The East African nation has an SDR quota equivalent to $400 million against an annual economic output of $150 billion.
African economies deserve “more representation, more voting power, and improved quotas,” Eyob said, due to their growth in the decades since the IMF was formed.
DIFFERENT FACTORS
Kamau Thugge, Kenya’s central banker, said quotas should take into account factors other than the size of the economy, such as liquidity needs or balance of payments.

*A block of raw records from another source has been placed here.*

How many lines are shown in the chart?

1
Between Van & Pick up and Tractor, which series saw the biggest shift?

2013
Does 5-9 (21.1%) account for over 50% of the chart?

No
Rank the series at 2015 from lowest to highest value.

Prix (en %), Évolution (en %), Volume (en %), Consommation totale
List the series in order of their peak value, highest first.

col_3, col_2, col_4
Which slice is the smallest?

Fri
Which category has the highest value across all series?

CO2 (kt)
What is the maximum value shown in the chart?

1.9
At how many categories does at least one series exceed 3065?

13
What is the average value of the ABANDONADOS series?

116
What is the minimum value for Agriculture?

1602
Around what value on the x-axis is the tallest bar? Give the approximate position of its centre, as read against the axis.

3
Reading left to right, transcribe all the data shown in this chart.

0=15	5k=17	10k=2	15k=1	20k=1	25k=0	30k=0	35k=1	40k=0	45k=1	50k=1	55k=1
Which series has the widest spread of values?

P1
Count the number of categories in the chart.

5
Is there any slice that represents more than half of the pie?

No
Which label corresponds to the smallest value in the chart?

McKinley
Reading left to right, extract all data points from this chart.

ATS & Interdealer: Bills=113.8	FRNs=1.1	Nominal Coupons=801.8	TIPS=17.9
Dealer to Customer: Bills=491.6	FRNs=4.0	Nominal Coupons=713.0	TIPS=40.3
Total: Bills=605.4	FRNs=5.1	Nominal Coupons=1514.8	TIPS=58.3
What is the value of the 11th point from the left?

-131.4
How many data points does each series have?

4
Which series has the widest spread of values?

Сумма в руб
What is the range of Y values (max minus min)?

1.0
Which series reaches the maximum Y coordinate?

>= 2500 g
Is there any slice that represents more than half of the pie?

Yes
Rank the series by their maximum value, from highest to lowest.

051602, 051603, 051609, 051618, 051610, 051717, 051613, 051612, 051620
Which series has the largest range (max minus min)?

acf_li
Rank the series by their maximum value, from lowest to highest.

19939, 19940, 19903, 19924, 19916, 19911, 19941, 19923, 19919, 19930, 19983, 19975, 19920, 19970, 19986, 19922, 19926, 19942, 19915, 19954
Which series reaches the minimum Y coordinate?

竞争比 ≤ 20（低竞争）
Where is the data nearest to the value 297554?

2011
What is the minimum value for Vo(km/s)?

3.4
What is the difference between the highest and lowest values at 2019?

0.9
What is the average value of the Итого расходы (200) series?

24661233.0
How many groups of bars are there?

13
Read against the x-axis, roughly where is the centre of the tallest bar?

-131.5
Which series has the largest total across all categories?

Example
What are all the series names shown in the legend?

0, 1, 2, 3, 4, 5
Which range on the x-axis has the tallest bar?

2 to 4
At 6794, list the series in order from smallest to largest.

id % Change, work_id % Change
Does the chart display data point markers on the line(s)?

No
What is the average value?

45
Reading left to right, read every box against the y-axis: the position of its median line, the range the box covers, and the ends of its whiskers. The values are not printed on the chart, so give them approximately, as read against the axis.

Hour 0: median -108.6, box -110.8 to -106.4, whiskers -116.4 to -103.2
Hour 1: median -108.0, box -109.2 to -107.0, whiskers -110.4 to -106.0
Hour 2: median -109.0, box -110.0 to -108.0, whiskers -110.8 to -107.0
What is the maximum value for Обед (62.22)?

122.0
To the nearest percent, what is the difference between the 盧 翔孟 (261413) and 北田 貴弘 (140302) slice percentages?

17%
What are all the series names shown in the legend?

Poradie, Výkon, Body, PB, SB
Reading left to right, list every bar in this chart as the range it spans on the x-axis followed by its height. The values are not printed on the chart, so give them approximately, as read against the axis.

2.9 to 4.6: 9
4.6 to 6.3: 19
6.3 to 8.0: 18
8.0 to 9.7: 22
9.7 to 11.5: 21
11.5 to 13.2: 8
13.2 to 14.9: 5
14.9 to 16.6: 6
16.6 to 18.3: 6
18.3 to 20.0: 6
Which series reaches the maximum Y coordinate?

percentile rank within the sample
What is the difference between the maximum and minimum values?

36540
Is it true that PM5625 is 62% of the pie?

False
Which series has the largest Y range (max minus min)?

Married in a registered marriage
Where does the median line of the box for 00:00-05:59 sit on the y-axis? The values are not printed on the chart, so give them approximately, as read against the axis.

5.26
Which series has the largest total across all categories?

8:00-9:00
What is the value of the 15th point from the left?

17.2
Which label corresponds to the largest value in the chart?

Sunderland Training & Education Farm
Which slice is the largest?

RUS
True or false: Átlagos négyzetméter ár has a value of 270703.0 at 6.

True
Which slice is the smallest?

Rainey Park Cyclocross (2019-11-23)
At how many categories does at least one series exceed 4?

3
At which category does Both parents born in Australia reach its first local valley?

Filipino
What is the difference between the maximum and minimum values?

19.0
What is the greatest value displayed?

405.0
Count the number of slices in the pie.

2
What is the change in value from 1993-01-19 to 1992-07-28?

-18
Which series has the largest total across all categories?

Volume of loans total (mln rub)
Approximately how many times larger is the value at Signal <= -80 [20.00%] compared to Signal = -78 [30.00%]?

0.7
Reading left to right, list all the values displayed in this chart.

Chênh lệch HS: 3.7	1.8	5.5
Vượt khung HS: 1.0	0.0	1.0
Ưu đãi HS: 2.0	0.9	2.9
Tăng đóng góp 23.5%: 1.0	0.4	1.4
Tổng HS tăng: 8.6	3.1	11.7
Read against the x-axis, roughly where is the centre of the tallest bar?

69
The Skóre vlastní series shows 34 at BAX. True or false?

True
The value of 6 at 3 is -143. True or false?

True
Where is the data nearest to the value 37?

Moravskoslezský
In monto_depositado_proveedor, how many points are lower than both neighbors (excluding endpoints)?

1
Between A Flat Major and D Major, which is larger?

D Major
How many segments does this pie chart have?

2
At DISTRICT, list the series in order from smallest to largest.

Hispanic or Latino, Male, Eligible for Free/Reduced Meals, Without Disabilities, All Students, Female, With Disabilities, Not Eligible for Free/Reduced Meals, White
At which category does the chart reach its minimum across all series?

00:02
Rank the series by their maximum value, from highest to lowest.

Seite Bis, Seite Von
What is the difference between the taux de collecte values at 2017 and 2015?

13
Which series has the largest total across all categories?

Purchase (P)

Asked about Africa’s grievances, the IMF said it was hiring more staff from Africa and establishing new offices and training centres in the region.
“The most significant step we have taken to increase the voice and representation of Africa is to add a third chair,” said Managing Director Kristalina Georgieva on Friday. Several African countries, including Zambia, Chad, Ghana and Ethiopia, have defaulted on their debt in recent years.
Increased representation could help Sub-Saharan Africa not only shape how debt reworks are dealt with, but also tackle other threats, said Kevin Daly, portfolio manager for emerging market debt at investment firm Abrdn.
“Having another Africa voice on the executive committee, too, will also allow them to push harder for increased climate financing,” he said, adding that the continent was bearing the brunt of climate change caused by industries abroad.
A more prominent voice for Africa is inevitable, said Abebe Aemro Selassie, director of the Africa Department at the IMF.
One out of every two new entrants into the global labour force will come from Sub-Saharan Africa, he said, driving demand and consumption.
“One way or another, this will be the African century,” Abebe told Reuters.